# Pics & Spec of my '32 GTR...



## Major_Sarcasm (Jul 28, 2004)

Hey guys,

I've had my 'Liner for about a month now, been doing a little tidying here and there (previous owner syndrome) and thought I'd snap some piccies yesterday. I'll get some better ones in a more flattering setting somewhen, but my drive'll do for the minute...





































Current spec as follows:

*Engine:*
•	HKS high lift cams
•	HKS Super Power Flow filters
•	HKS hard pipe kit
•	HKS "Silent HiPower" stainless exhaust
•	3” De-Cat pipe
•	Nismo downpipes
•	Nismo oil pump
•	Nismo N1 turbos
•	Blitz intercooler
•	Adjustable fuel rail
•	Pink (800cc?) injectors
•	Arc radiator
•	Arc oil cooler (mounted, but not connected yet)
•	Apexi AVC-R

*Transmission:*
•	Nismo twin-plate clutch
•	GRID 4x4 torque controller

*Suspension & Steering:*
•	Nismo front strut brace
•	Unknown rear strut brace
•	Tein coilovers (height, spring and damping adjustable)

*Interior, Security & ICE:*
•	Cat 1 alarm
•	HKS fuel pressure gauge
•	HKS manifold temp gauge
•	Nismo ‘R’ titanium shift knob
•	Audiovox front components
•	Alpine rear components
•	10” Subs behind seat

*Exterior & Engine Styling:*
•	Starcorp Racing 9.5x18” Impuls
•	265x40x18 Goodyear Eagle F1s
•	30mm H&R bolt-on spacers
•	Nismo bonnet lip
•	Nismo intercooler vents
•	Nismo side skirts
•	Nismo rear spats
•	Tinted rear window & quarters
•	Mesh front grill

*Coming Soon:*
•	Apexi Power FC
•	RB25 MAFS
•	Oil filter relocation kit
•	Oil cooler thermostatic plate

Some of the spec is from the previous owner, and a fair bit of it was done before she was imported, hence unknown size injectrors, etc.

Data listing:
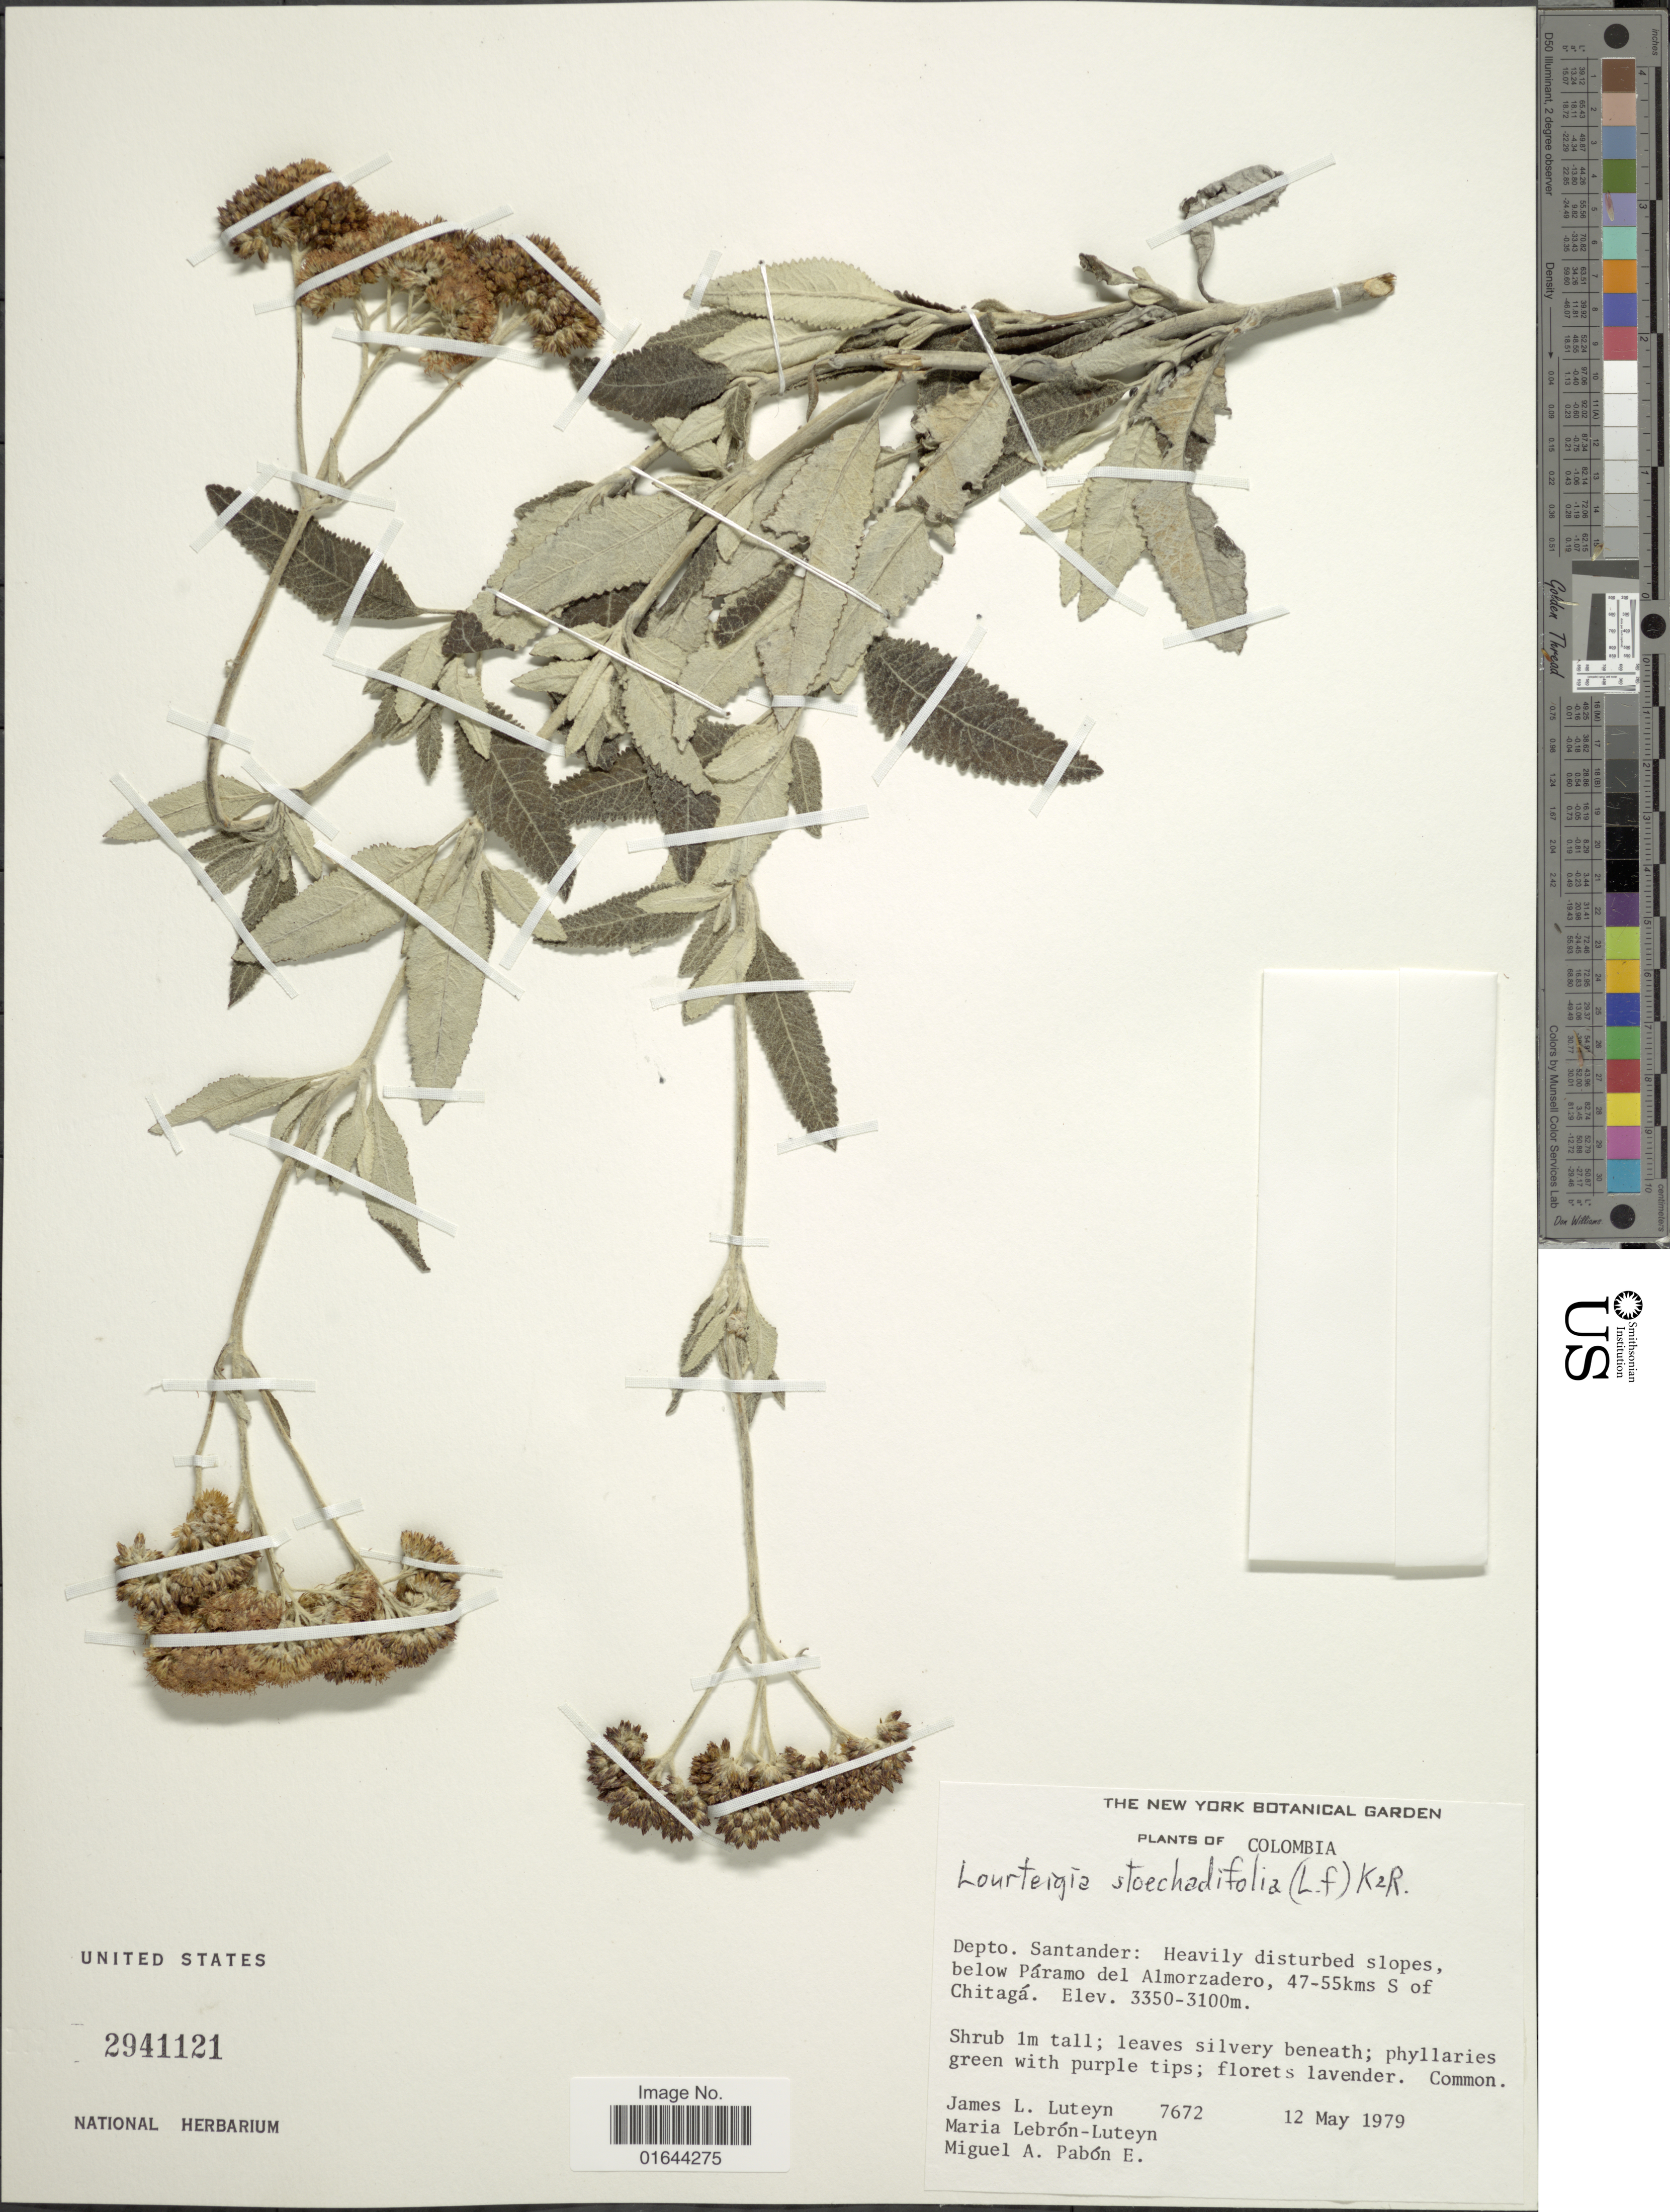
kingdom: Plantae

--

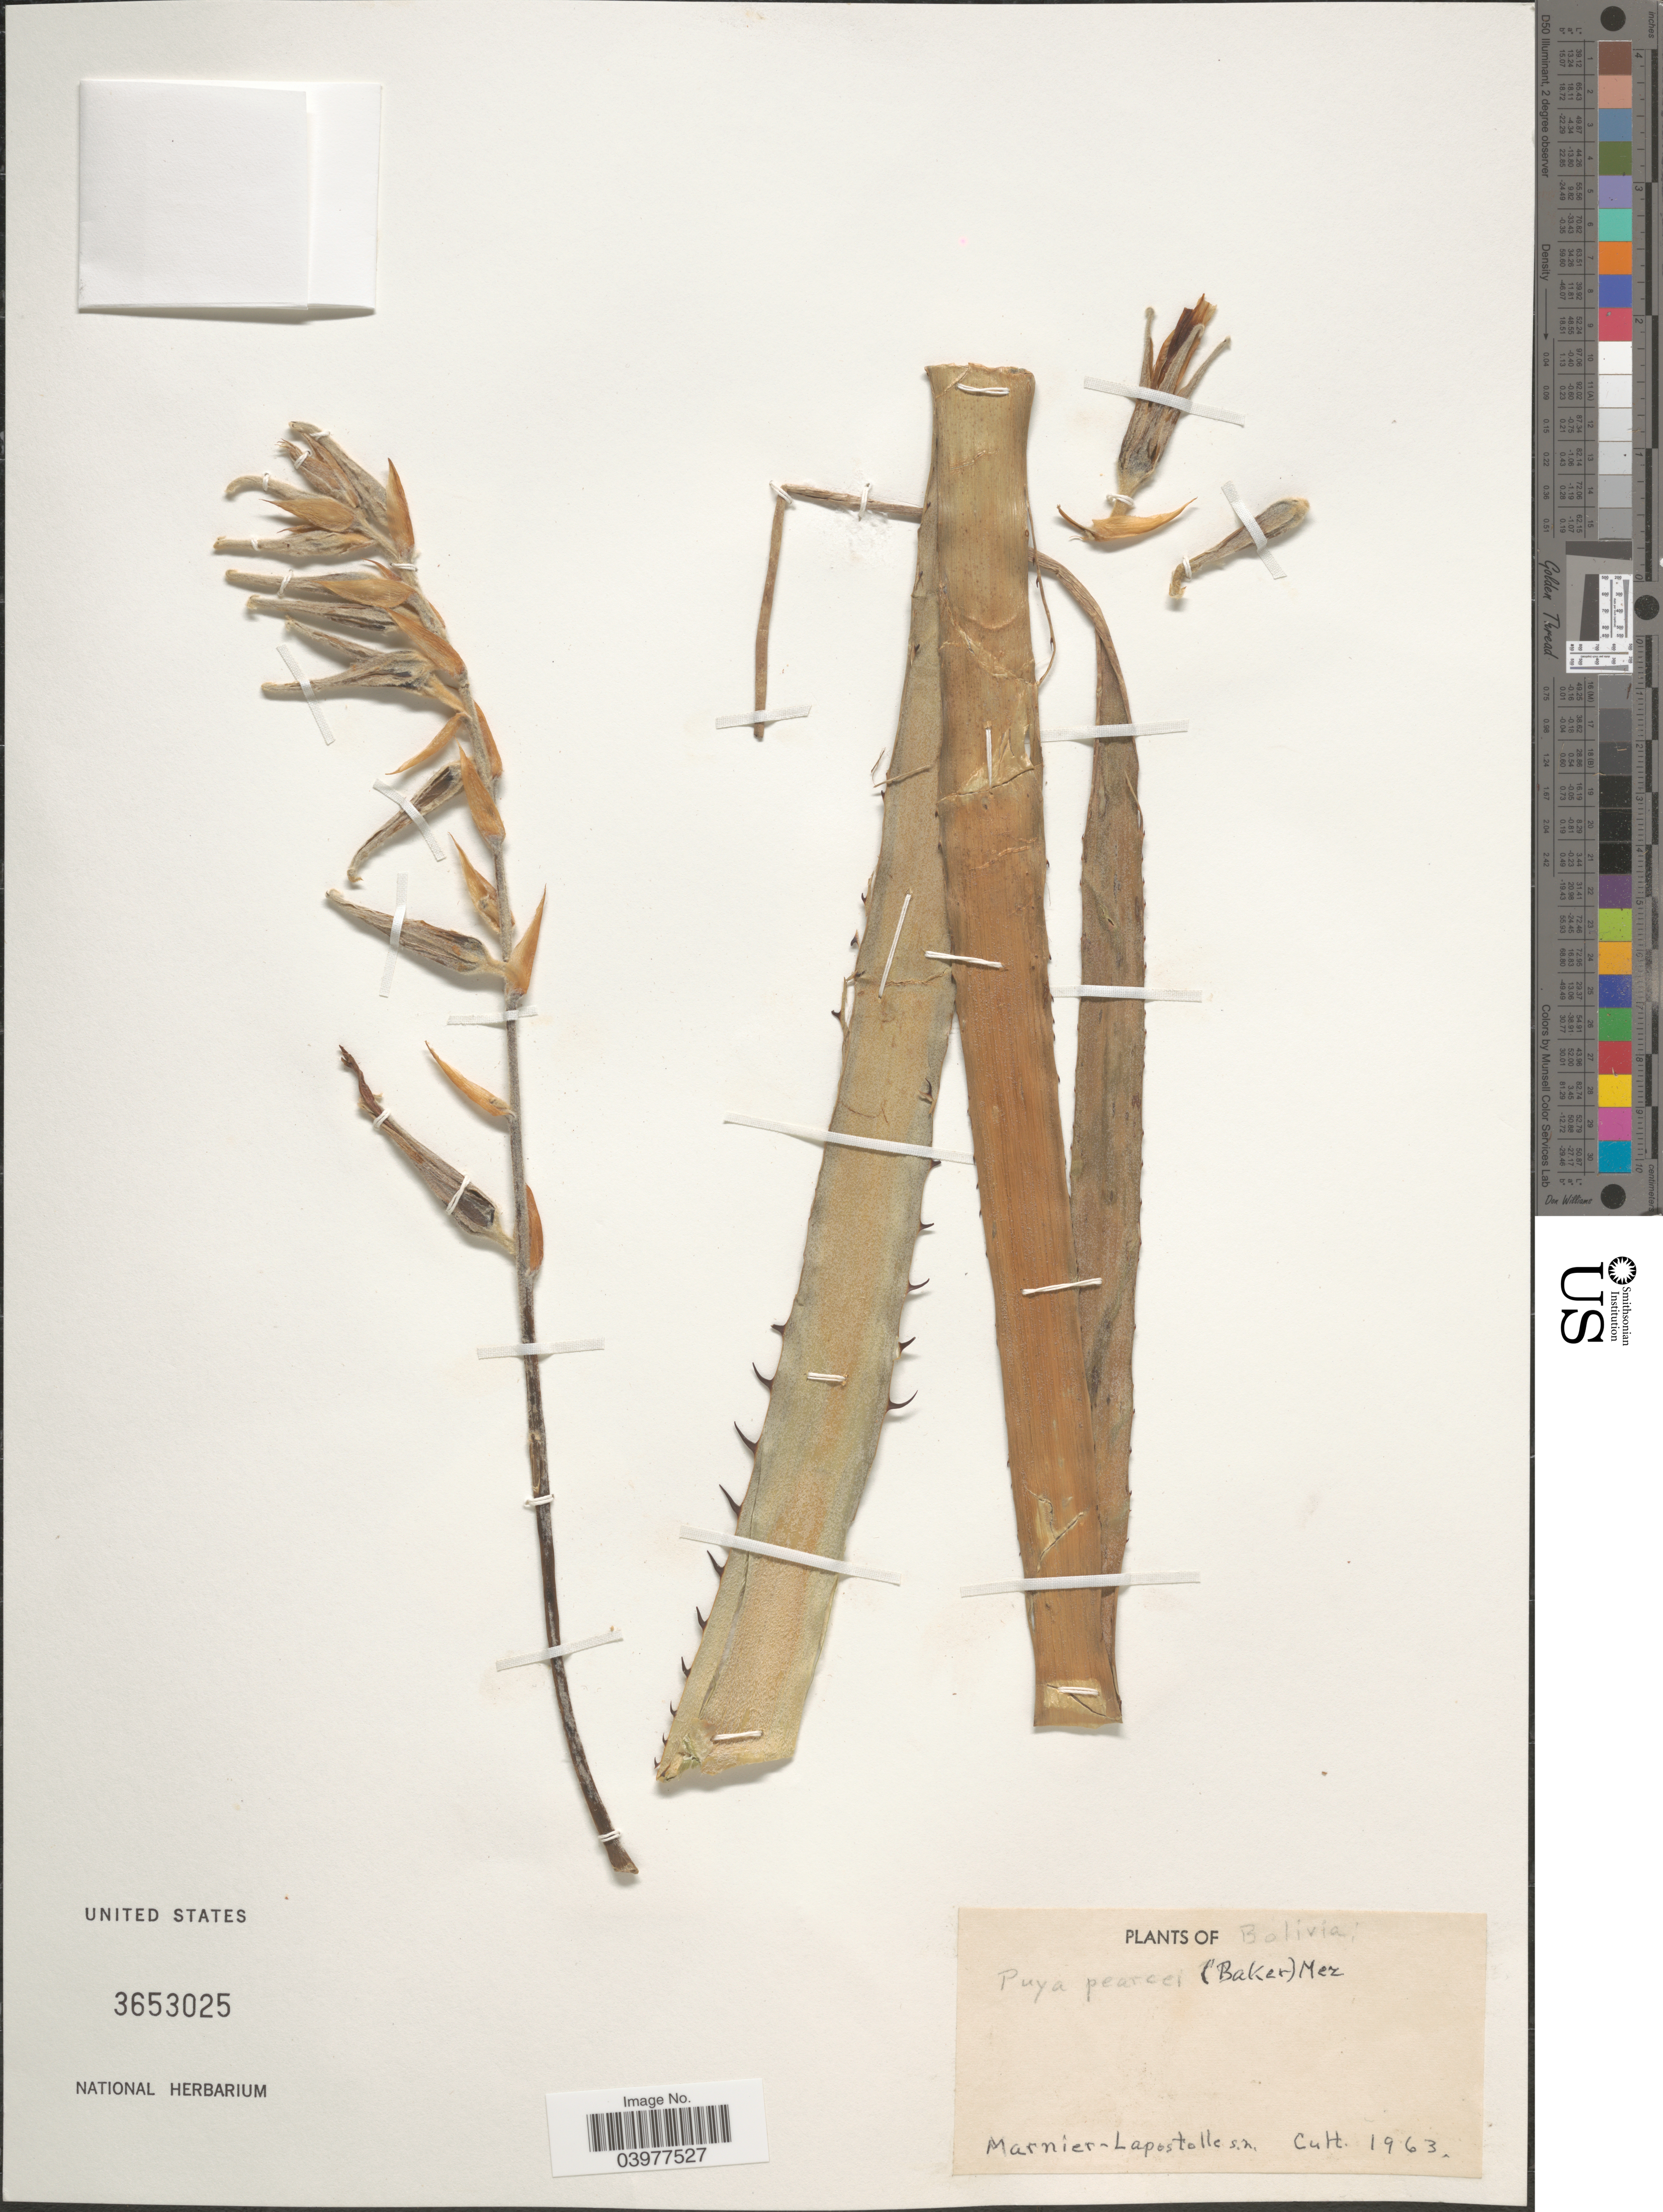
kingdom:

What the task asks:
In the forum post about the '32 GTR, which intercooler is listed under the engine modifications?

Full output:
A Blitz intercooler.